- Genre: Thriller
- Written by: Stewart Lindh Solomon Weingarten John Carlen
- Directed by: Geoff Murphy
- Starring: Rebecca De Mornay Rutger Hauer Ron Silver
- Music by: Brian May
- Country of origin: United States
- Original language: English

Production
- Executive producers: Jeffrey Lurie John Bard Manulis John Marsh
- Producer: Jay Roewe
- Production locations: Los Angeles Puerto Vallarta, Jalisco, Mexico
- Cinematography: Paul Elliott
- Editor: Rick Shaine
- Running time: 98 minutes
- Production companies: Chestnut Hill Productions HBO Pictures

Original release
- Network: HBO
- Release: January 30, 1993

= Blind Side (1993 film) =

Blind Side is an HBO made for television movie starring Rutger Hauer, Rebecca De Mornay, and Ron Silver, directed by New Zealander Geoff Murphy. Written by Stewart Lindh, Solomon Weingarten, and John Carlen. Story by Stewart Lindh and Solomon Weingarten. Filmed in 1992, the thriller debuted on HBO in January 1993, then it aired later on NBC in April 1993. It was released theatrically in a number of European countries, including France, Italy and Sweden.

==Plot==
Married couple Lynn and Doug Kaines (De Mornay and Silver), owners of an exotic furniture design company, visit Mexico, while Lynn is in the first term of her pregnancy.
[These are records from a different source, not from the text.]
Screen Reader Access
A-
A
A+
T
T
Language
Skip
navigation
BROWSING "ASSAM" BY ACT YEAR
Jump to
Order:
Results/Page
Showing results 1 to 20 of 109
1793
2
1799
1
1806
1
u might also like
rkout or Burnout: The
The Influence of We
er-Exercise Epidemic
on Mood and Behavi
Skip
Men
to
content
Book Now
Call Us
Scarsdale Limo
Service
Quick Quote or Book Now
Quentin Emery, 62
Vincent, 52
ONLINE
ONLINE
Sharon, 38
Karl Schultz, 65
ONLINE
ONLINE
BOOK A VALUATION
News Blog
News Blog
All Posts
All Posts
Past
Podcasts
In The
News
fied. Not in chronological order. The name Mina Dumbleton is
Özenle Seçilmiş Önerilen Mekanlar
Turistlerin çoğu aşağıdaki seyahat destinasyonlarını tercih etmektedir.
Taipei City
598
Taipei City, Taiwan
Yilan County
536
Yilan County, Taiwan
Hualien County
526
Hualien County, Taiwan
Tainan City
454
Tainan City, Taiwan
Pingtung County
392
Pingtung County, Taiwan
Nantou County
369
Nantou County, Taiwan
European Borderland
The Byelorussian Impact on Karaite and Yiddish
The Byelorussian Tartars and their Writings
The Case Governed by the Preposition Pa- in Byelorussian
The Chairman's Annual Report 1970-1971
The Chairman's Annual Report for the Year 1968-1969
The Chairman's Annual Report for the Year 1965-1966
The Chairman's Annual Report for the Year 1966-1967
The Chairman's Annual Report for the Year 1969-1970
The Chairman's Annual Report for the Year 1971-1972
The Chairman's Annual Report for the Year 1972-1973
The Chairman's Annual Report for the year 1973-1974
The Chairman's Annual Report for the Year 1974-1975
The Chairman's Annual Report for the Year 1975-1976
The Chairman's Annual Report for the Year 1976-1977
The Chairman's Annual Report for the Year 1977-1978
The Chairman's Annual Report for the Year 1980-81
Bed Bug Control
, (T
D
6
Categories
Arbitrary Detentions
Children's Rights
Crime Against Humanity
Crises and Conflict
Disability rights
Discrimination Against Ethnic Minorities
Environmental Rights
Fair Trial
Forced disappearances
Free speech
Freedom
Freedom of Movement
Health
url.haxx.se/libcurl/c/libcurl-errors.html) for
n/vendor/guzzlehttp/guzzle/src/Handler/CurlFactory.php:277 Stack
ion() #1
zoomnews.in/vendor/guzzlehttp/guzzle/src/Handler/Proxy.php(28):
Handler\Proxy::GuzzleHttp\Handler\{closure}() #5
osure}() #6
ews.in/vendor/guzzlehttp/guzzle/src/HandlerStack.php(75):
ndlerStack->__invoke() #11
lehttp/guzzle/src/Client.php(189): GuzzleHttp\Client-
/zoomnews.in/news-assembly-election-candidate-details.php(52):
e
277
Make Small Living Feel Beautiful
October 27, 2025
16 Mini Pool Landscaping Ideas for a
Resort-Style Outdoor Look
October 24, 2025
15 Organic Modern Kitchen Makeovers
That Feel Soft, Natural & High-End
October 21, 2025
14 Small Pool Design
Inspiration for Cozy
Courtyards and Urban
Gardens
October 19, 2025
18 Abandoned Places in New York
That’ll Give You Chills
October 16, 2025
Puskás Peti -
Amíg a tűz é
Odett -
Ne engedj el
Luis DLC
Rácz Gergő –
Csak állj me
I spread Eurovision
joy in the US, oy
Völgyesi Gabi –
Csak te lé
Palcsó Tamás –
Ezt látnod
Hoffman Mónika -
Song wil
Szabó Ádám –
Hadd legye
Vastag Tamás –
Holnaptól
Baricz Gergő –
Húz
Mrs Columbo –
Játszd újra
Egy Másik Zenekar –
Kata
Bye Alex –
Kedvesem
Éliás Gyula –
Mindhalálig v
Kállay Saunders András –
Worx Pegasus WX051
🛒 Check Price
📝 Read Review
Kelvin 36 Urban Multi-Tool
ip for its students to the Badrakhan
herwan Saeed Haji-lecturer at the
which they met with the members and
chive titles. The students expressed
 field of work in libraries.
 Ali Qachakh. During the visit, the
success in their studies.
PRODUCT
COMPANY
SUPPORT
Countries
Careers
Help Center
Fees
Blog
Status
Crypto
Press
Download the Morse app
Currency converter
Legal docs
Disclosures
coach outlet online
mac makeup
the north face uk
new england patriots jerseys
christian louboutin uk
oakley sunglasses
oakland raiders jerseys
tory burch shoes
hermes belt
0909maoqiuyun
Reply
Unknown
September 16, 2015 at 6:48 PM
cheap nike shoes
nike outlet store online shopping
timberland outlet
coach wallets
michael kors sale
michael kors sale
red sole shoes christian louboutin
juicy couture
On their nighttime return trip, with her at the wheel, they accidentally run into and kill a Mexican police officer in the middle of the road. They make no report of the accident, wary of the perils of a Mexican jail, but slide the dead cop to the side of the road and return to the United States. They have the front end damage to their car repaired clandestinely and appear to have gotten away with the killing.

Quite unexpectedly a vagabond named Jake Shell (Hauer), driving a dumpy old camper truck, shows up at their door hinting that he witnessed the entire incident. Shell blackmails the Kaines, who attempt to appease him. There is a physical confrontation with Shell and the Kaineses, along with perverse sexual innuendo, and an attempt by the Kaines to rid themselves of their nemesis without revealing their scary secret.

==Cast==
- Rutger Hauer as Jake Shell
- Rebecca De Mornay as Lynn Kaines
- Ron Silver as Doug Kaines
- Jonathan Banks as Aaron
- Mariska Hargitay as Melanie
- Tamara Clatterbuck as Barbara Hall

==Production==
The movie was shot in three major locations. The main story of the movie was shot over a three-week period in Altadena, California. The furniture factory showroom used the historic power substation of the Pacific Electric Railway's Mount Lowe line. The building was unoccupied and served well for the set. The residential shoot was done at an old mansion at the corner of New York Drive and Mar Vista Street. The house was up for sale and had been vacant for fourteen months.

The opening scene in Mexico was shot last in Cabo San Lucas after the American location shoots. The accident scene was shot over a two-week period in Agua Dulce, California, mostly with the use of the municipal airport.